Landmark Dates in Concrete Use
In 1816, the first concrete bridge was built in Souillac, France, and in 1825, the first modern concrete produced in the United States was used to build the Erie Canal, featuring cement from lime deposits in central New York.
The turn of the century brought rapid and dramatic advancements in concrete technology. Forms were being used to mold wet concrete into certain shapes, such as walls. Plus, metal began to be used to reinforce concrete in structural applications.
In 1902, August Perret designed and built a Paris apartment building using reinforced concrete. In 1905, Frank Lloyd Wright began building the Unity Temple in Oak Park, IL, with four identical sides, so his formwork could be used multiple times.

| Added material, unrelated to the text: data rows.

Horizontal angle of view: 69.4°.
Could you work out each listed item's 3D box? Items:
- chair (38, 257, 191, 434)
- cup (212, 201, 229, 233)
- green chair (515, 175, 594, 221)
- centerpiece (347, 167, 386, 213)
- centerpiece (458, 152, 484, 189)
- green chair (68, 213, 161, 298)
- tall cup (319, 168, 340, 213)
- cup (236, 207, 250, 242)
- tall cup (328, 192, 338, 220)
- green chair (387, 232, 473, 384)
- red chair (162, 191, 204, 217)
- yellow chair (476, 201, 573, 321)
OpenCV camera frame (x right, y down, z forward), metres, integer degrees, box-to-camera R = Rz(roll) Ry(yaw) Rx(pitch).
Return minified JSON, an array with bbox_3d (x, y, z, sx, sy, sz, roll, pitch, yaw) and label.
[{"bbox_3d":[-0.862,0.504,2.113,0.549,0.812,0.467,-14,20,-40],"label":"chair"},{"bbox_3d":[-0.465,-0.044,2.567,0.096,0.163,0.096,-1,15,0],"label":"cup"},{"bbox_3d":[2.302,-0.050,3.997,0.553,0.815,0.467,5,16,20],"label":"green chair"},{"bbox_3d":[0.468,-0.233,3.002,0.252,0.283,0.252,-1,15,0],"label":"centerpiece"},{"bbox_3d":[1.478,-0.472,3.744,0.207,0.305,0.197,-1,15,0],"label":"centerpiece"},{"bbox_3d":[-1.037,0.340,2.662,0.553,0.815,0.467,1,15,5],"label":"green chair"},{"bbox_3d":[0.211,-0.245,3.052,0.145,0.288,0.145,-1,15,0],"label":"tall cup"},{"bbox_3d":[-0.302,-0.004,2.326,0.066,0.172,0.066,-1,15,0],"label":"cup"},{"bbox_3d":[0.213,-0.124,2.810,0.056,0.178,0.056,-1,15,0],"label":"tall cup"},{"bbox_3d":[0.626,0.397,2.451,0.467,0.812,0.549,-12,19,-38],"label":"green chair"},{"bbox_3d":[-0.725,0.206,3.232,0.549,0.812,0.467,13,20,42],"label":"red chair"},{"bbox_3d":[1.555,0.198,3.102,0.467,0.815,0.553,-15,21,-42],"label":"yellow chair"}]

In 1908, Thomas Alva Edison built 11 cast-in-place concrete homes in Union, New Jersey, that are still in use, and laid the first mile of concrete road.
Ready-Mixed Concrete Introduced
In 1913, the first load of ready-mixed concrete was delivered in Baltimore, MD. This concrete was processed at a central mixing plant and hauled to the construction site in a dump truck. In 1914, the Panama Canal opened, with three pairs of concrete locks having floors up to 20 feet thick and walls up to 60 feet thick at the base.
Two years later, Stephen Stepanian of Columbus, OH, applied for a patent for the first truck mixer. He failed to get the patent because the prototype truck was too heavy to carry a load of concrete. In 1921, the large concrete parabolic airship hangars at Orly Airport in Paris were completed.
Within the next decade, trucking technology improved and ready-mixed concrete was being delivered in at least 25 cities across the United States. Some of these companies also supplied centrally mixed concrete that was delivered in dump trucks. By 1923, two of the Western Paving Company’s concrete plants in Oklahoma City each produced up to 1,000 cubic yards of concrete a day.
Mixers Carried A Cubic Yard
Early truck mixers could each carry only one cubic yard of concrete apiece, although over the years capacity gradually increased to three yards per truck. (Compare this to 10 to 12 yards per truck today.) Revolving drum agitator units were introduced for truck mixers. In Seattle, the first horizontal drum truck mixer — the Paris Transit Mixer — debuted in 1927, and became popular across the country.
At the same time, manufacturers were rapidly improving concrete production equipment. In 1927, the Erie Steel Construction Company of Erie, PA, developed the Aggremeter hopper which weighed and measured concrete ingredients by volume.
In 1928, Kuhlman Corporation purchased its first mixer trucks—two Barrymore concrete mixers mounted on White truck chassis. The cost was $8,391 per unit.
In 1930, horizontal-axis revolving-drum mixer trucks — similar to today’s concrete mixers — were introduced by three American manufacturers. Despite the Depression, the ready-mix concrete industry took off and the National Ready Mixed Concrete Association was formed that year. By 1941, more than 700 ready-mix plants were in operation in 442 U.S. communities. Ten years later, there were an estimated 1,700 ready mix plants in over 1,300 towns and cities.
Advancements Continue
This period also brought incredible advancements to the concrete industry in the form of automatic features; electrical, air and hydraulic controls; high-discharge equipment; materials measurement and handling; plus scale operations. High-strength concretes also were being developed, in addition to heated concrete.
Rapid developments have continued. Today, Kuhlman Corporation and other major concrete producers make a science out of developing just the right concrete for a particular job. They have concrete laboratories, certified quality assurance specialists, a wide range of admixtures to chose from depending upon the job’s requirements, plus the latest in computerized batching and dispatching equipment.